Il deviendra par la suite le lieu de repos pour d'autres, notamment ceux voués à la chasse. Reposez en paix !

 

     Histoire de nous remettre de nos émotions, Bertrand nous proposa de faire une petite pause et de nous offrir un bon café bien chaud sans oublier le sucre et la petite cuillère. Pour l’anecdote d'humour, et nous tenions à le souligner, qu'il fut préparé par sa nouvelle cafetière. 

 

     C'est donc les gobelets installés sur la table mis à notre disposition que nous savourerons ce délicieux breuvage et nous te rassurons Bertrand, le café était vraiment très bon. Encore un grand merci.

 

     L'heure sonna, en effet les yeux étonnés sur nos montres, les aiguilles affichaient déjà 20 heure 30, nous n'avons pas vu le temps passer.

 

     Nous tournons donc les talons, et nous remarquerons également un arbre et selon la manière que vous pouvez l'observer, il s'agirait de la représentation d'un corps d'une femme, alors messieurs, pour ceux dont la mémoire fait défaut et fort heureusement vous êtes encore peu nombreux, concentrez vous, à vous de voir comment vous voyez la femme...

 

 

   Pour nous donner un peu plus de frissons, une croix plantée dans l'eau fera son apparition aux pieds des arbres.

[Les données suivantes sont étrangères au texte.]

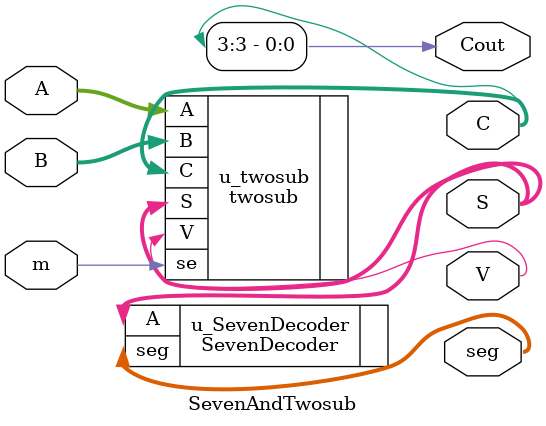
<source format=sv>
module SevenAndTwosub(
    input [3:0]A , B,
    input m,
    output logic [3:0]S,
    output logic [3:0]C,
    output logic V,
    output logic Cout,
    output logic [6:0]seg
);


twosub u_twosub(
    .se(m),
	.A(A),
	.B(B),
	.V(V),
	.S(S),
	.C(C)
);

SevenDecoder u_SevenDecoder(
    .A(S),
    .seg(seg)
);

assign Cout = C[3];
endmodule

</source>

Que peut bien représenter cette croix ? Pourquoi est-elle là ? À qui est-elle destinée ?

 

 

    Nous apercevons cette fois, le bout du chemin. Il est 21 heure.

Franchement, nous ne ressentons nullement la fatigue, et nous restons stupéfait d'apprendre que nous venons de parcourir une distance de huit kilomètres allé-retour.

 

Nous échangeons quelques impressions.

 

Ce qui en ressortira, c'est que Bertrand nous a fait découvrir un monde fantastique qui était si proche de nous et dont pour certains d'entre nous n'en  connaissions l’existence.

 

Nous vous invitons, à faire de même seul pour les plus téméraires, ou en famille.

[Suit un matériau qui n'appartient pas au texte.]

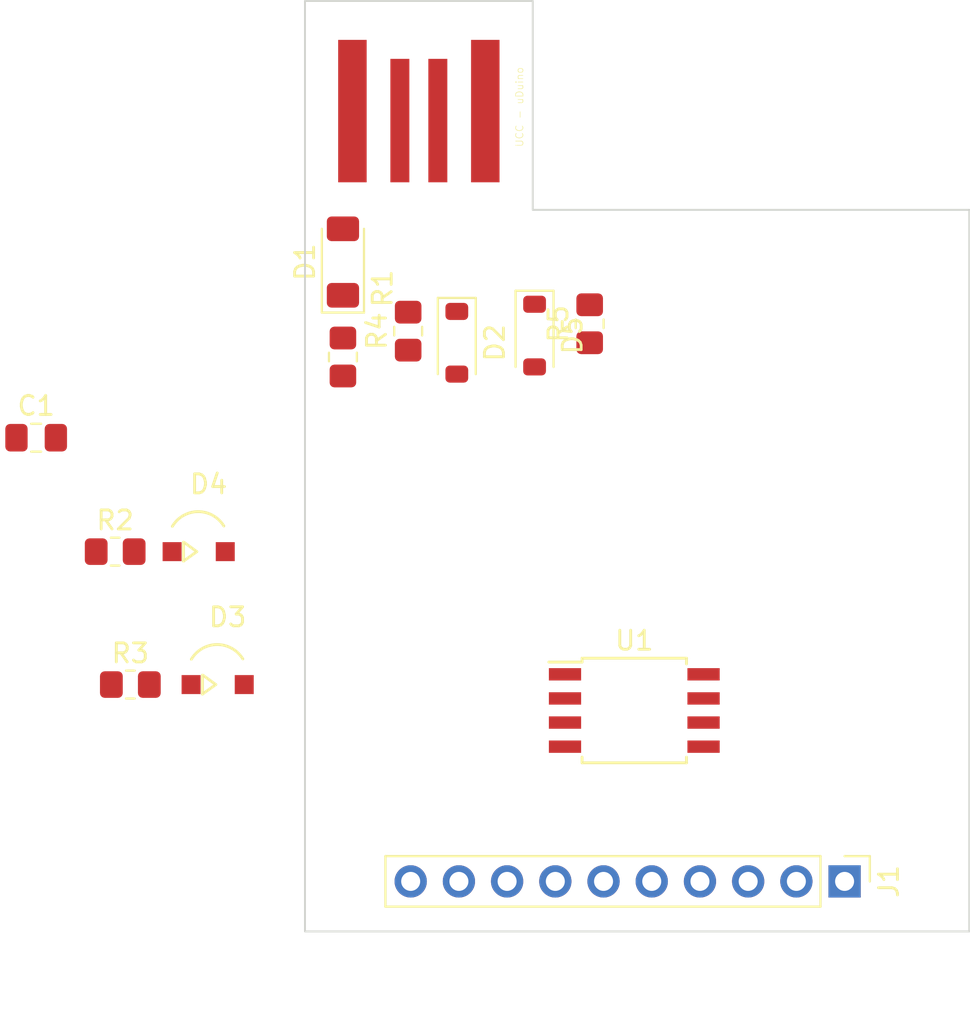
<source format=kicad_pcb>
(kicad_pcb
	(version 20240108)
	(generator "pcbnew")
	(generator_version "8.0")
	(general
		(thickness 1.6)
		(legacy_teardrops no)
	)
	(paper "A4")
	(layers
		(0 "F.Cu" signal)
		(31 "B.Cu" signal)
		(32 "B.Adhes" user "B.Adhesive")
		(33 "F.Adhes" user "F.Adhesive")
		(34 "B.Paste" user)
		(35 "F.Paste" user)
		(36 "B.SilkS" user "B.Silkscreen")
		(37 "F.SilkS" user "F.Silkscreen")
		(38 "B.Mask" user)
		(39 "F.Mask" user)
		(40 "Dwgs.User" user "User.Drawings")
		(41 "Cmts.User" user "User.Comments")
		(42 "Eco1.User" user "User.Eco1")
		(43 "Eco2.User" user "User.Eco2")
		(44 "Edge.Cuts" user)
		(45 "Margin" user)
		(46 "B.CrtYd" user "B.Courtyard")
		(47 "F.CrtYd" user "F.Courtyard")
		(48 "B.Fab" user)
		(49 "F.Fab" user)
		(50 "User.1" user)
		(51 "User.2" user)
		(52 "User.3" user)
		(53 "User.4" user)
		(54 "User.5" user)
		(55 "User.6" user)
		(56 "User.7" user)
		(57 "User.8" user)
		(58 "User.9" user)
	)
	(setup
		(pad_to_mask_clearance 0)
		(allow_soldermask_bridges_in_footprints no)
		(pcbplotparams
			(layerselection 0x00010fc_ffffffff)
			(plot_on_all_layers_selection 0x0000000_00000000)
			(disableapertmacros no)
			(usegerberextensions no)
			(usegerberattributes yes)
			(usegerberadvancedattributes yes)
			(creategerberjobfile yes)
			(dashed_line_dash_ratio 12.000000)
			(dashed_line_gap_ratio 3.000000)
			(svgprecision 4)
			(plotframeref no)
			(viasonmask no)
			(mode 1)
			(useauxorigin no)
			(hpglpennumber 1)
			(hpglpenspeed 20)
			(hpglpendiameter 15.000000)
			(pdf_front_fp_property_popups yes)
			(pdf_back_fp_property_popups yes)
			(dxfpolygonmode yes)
			(dxfimperialunits yes)
			(dxfusepcbnewfont yes)
			(psnegative no)
			(psa4output no)
			(plotreference yes)
			(plotvalue yes)
			(plotfptext yes)
			(plotinvisibletext no)
			(sketchpadsonfab no)
			(subtractmaskfromsilk no)
			(outputformat 1)
			(mirror no)
			(drillshape 1)
			(scaleselection 1)
			(outputdirectory "")
		)
	)
	(net 0 "")
	(net 1 "+5V")
	(net 2 "unconnected-(J1-Pin_3-Pad3)")
	(net 3 "unconnected-(J1-Pin_9-Pad9)")
	(net 4 "unconnected-(J2-GND-Pad4)")
	(net 5 "Net-(D4-K)")
	(net 6 "GND")
	(net 7 "Net-(D1-A)")
	(net 8 "Net-(D2-K)")
	(net 9 "Net-(D3-K)")
	(net 10 "Net-(D4-A)")
	(net 11 "Net-(D5-K)")
	(net 12 "Net-(J1-Pin_4)")
	(net 13 "Net-(J1-Pin_7)")
	(net 14 "Net-(J1-Pin_6)")
	(net 15 "Net-(J1-Pin_10)")
	(net 16 "Net-(J1-Pin_8)")
	(footprint "ledSmd:ledSMD" (layer "F.Cu") (at 191.8 77))
	(footprint "Package_SO:SOIC-8W_5.3x5.3mm_P1.27mm" (layer "F.Cu") (at 214.35 85.365))
	(footprint "ledSmd:ledSMD" (layer "F.Cu") (at 192.8 84))
	(footprint "Resistor_SMD:R_0805_2012Metric_Pad1.20x1.40mm_HandSolder" (layer "F.Cu") (at 202.436365 65.38843 90))
	(footprint "embeddedPcbUsb:USB_A_UCC" (layer "F.Cu") (at 203 54 -90))
	(footprint "Resistor_SMD:R_0805_2012Metric_Pad1.20x1.40mm_HandSolder" (layer "F.Cu") (at 187 77))
	(footprint "Capacitor_SMD:C_0805_2012Metric_Pad1.18x1.45mm_HandSolder" (layer "F.Cu") (at 182.8375 71))
	(footprint "Connector_PinHeader_2.54mm:PinHeader_1x10_P2.54mm_Vertical" (layer "F.Cu") (at 225.43 94.365 -90))
	(footprint "Diode_SMD:D_SOD-123" (layer "F.Cu") (at 209.097108 65.621075 -90))
	(footprint "Diode_SMD:D_MiniMELF" (layer "F.Cu") (at 199 61.75 90))
	(footprint "Diode_SMD:D_SOD-123" (layer "F.Cu") (at 205 66 -90))
	(footprint "Resistor_SMD:R_0805_2012Metric_Pad1.20x1.40mm_HandSolder" (layer "F.Cu") (at 199 66.75 -90))
	(footprint "Resistor_SMD:R_0805_2012Metric_Pad1.20x1.40mm_HandSolder" (layer "F.Cu") (at 212 65 90))
	(footprint "Resistor_SMD:R_0805_2012Metric_Pad1.20x1.40mm_HandSolder" (layer "F.Cu") (at 187.8 84))
	(gr_poly
		(pts
			(xy 209 59) (xy 209 48) (xy 197 48) (xy 197 97) (xy 232 97) (xy 232 59)
		)
		(stroke
			(width 0.1)
			(type solid)
		)
		(fill none)
		(layer "Edge.Cuts")
		(uuid "ee348e41-0887-471a-96d3-31bccd7fdbe9")
	)
	(segment
		(start 199.5 59.5)
		(end 199 60)
		(width 0.25)
		(layer "F.Cu")
		(net 7)
		(uuid "2664e712-f446-4864-94a9-c4f2cc6414e1")
	)
	(segment
		(start 204.96157 64.38843)
		(end 205 64.35)
		(width 0.25)
		(layer "F.Cu")
		(net 8)
		(uuid "5d186661-317b-4708-af5d-2314c196b9f7")
	)
	(segment
		(start 202 63.952065)
		(end 202.436365 64.38843)
		(width 0.25)
		(layer "F.Cu")
		(net 8)
		(uuid "d70ac9fd-a9ea-4bd2-8c33-cfada6faebf0")
	)
	(segment
		(start 211.971075 63.971075)
		(end 212 64)
		(width 0.25)
		(layer "F.Cu")
		(net 11)
		(uuid "1014049d-8de5-449f-ac71-39531eae441b")
	)
)

</source>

Nous ne conseillons pas aux enfants de moins de 13 ans, certaines choses peuvent être mal interprétées pour eux et si Bertrand organise une nouvelle marche nocturne, n' hésitez pas à le suivre... 

 

Nous avons passé une soirée très agréable, très conviviale, nous y avons rencontré de belles personnes, dans le respect et la bonne humeur.

 

Mille MERCI Bertrand et à très vite pour de nouvelles aventures....

 

 

                   

GRIN CHEUX – DOM – GABY - ET NOTRE COUPLE D' AMOUREUX, HASNA ET LUIGI.